Ну а как ему не шутить? Понимаете, Мопассан всю жизнь очень страдал (и страдал искреннее) от читательского высокомерия. Он же пишет в предисловии к «Пьеру и Жану»: «Публика кричит: «Развлеките нас! Научите нас! Напугайте нас!» И лишь очень немногие говорят: «Сделайте то, что соответствует вашему характеру и темпераменту». Это очень правильный подход к делу. Я клянусь, что Мопассан действительно жизнь положил на то, чтобы, условно говоря, критика и публика знали своё место. Художник существует не для них, он не слуга. Отсюда и его ироническая дистанция, конечно, по отношению к читателю.
Что касается вообще такой саркастической насмешливости Мопассана. У него к жизни и смерти было отношение, наверное, довольно циническое (можно проследить, в силу каких причин), потому что Мопассан видит во всём Великую загадку бытия, которую он описал в «Орля»,— загадку потусторонности, загадку человеческой воли. Он не понимает, сам ли человек владеет своей волей или она ему навязана, диктуется кем-то извне. Поэтому к жизни, смерти, обряду, ритуалу, традиционному хорошему поведению у него было довольно ироническое отношение. Он же понимает, что все эти добропорядочные буржуа ходят в бордели и там оттягиваются. Вот, пожалуйста, «Пышка» — рассказ о добропорядочности, о добропорядочных людях, порядочнее которых обычная руанская проститутка, прелестная собою. В этом смысле он как раз высмеивает, как правило, человеческие классические представления. Для этого даже необязательно читать «Воскресные прогулки парижского буржуа».
Давайте вспомним один из самых прелестных его рассказов — «Пышки». По-моему, он называется «Старик». Там помирает старик в деревне, и нельзя как-то ускорить его смерть, а очень хочется, потому что он мешает им урожай собирать, они отвлекаются. И они начинают там печь пышки, не дожидаясь его смерти. Он ещё живой, а все уже собираются на поминки, едят эти пышки и говорят: «Не поест он больше пышек. А как он их любил!» Ну, они всё это съели — а он никак не помирает! В результате всё-таки он помер сутки спустя, и пышки приходится печь заново. И муж говорит жене, папаша которой преставился: «Ну да, наверное, придётся опять напечь пышек — не каждый же день у тебя умирает отец». Всё-таки это здорово сделано!
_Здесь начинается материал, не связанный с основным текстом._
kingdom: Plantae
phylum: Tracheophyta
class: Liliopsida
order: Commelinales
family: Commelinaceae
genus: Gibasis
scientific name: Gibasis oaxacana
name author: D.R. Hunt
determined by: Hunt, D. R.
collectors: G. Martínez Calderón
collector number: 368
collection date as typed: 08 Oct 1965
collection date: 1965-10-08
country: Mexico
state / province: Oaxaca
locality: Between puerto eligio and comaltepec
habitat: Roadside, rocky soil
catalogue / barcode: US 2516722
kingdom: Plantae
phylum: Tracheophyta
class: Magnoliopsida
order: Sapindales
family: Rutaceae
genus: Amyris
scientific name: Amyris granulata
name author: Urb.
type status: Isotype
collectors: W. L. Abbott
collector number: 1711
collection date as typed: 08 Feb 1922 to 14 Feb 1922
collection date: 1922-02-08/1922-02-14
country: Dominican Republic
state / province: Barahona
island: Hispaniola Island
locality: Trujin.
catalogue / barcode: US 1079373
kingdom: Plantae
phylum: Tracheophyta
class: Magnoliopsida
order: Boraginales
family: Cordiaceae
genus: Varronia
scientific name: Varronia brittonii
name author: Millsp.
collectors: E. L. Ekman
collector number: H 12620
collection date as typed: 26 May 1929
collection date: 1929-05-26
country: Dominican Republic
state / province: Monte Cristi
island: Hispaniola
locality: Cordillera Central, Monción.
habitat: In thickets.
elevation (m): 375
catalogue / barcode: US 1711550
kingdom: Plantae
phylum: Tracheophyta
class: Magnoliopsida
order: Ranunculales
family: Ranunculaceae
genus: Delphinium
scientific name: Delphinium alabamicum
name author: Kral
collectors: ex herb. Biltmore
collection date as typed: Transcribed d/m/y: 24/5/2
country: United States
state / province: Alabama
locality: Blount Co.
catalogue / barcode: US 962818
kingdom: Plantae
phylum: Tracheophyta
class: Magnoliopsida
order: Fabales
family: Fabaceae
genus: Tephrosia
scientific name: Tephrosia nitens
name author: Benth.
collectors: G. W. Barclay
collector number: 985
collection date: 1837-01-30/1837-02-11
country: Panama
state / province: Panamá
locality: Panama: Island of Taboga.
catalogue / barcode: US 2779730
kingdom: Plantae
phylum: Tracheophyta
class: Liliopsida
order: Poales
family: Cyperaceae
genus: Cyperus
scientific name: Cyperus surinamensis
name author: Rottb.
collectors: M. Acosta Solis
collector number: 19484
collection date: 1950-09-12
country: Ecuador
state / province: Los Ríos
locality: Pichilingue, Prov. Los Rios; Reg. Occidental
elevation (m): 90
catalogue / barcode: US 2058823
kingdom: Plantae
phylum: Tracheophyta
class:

Действительно, Мопассан — великий насмешник. Но значит ли это, что он не гуманист? Наоборот, он насмехается над жестокостью, над тупостью. Понимаете, скорее он всё-таки человеколюб. Вот этот прелестный мопассановский рассказ «Идиллия», когда женщина-кормилица едет и страшно страдает, потому что поезд опаздывает, а у неё дикий прилив молока, грудь раздувается, чуть не лопается! А напротив сидит пассажир, который говорит: «Сударыня, если вы не против, я мог бы облегчить вас». И она: «О, сделайте одолжение, вы меня спасёте». И он отсасывает это молоко. И когда она приезжает и прощается с ним, она говорит: «Вы спасли мне жизнь». А он говорит: «Нет-нет, сударыня, это вы спасли мне жизнь: я не ел уже три дня». Это поразительный рассказ, прелестный!
Мопассан, конечно, физиологичен, да (и Бабель это очень тонко почувствовал в рассказе «Гюи де Мопассан»), но эта физиологичность его рассказов не груба, не жестока. Мопассан довольно снисходителен к человеческой природе. Вот «Парижское приключение» — это как раз рассказ о снисходительности («Я хотела узнать порок… И это ничуть не забавно!»).
Я вовремя начал Мопассана читать, мать никогда не прятала его от меня, и поэтому он от многих заблуждений помог мне избавиться. Тот вред, который он, может быть, мне нанёс (думаю, что никакого вреда не было), он многократно компенсирован той пользой, потому что я научился благодаря Мопассану ненавидеть подчёркнуто приличных, лощёных людей, ненавидеть самодовольство, а любить таких, как Христиана из «Монт-Ориоль».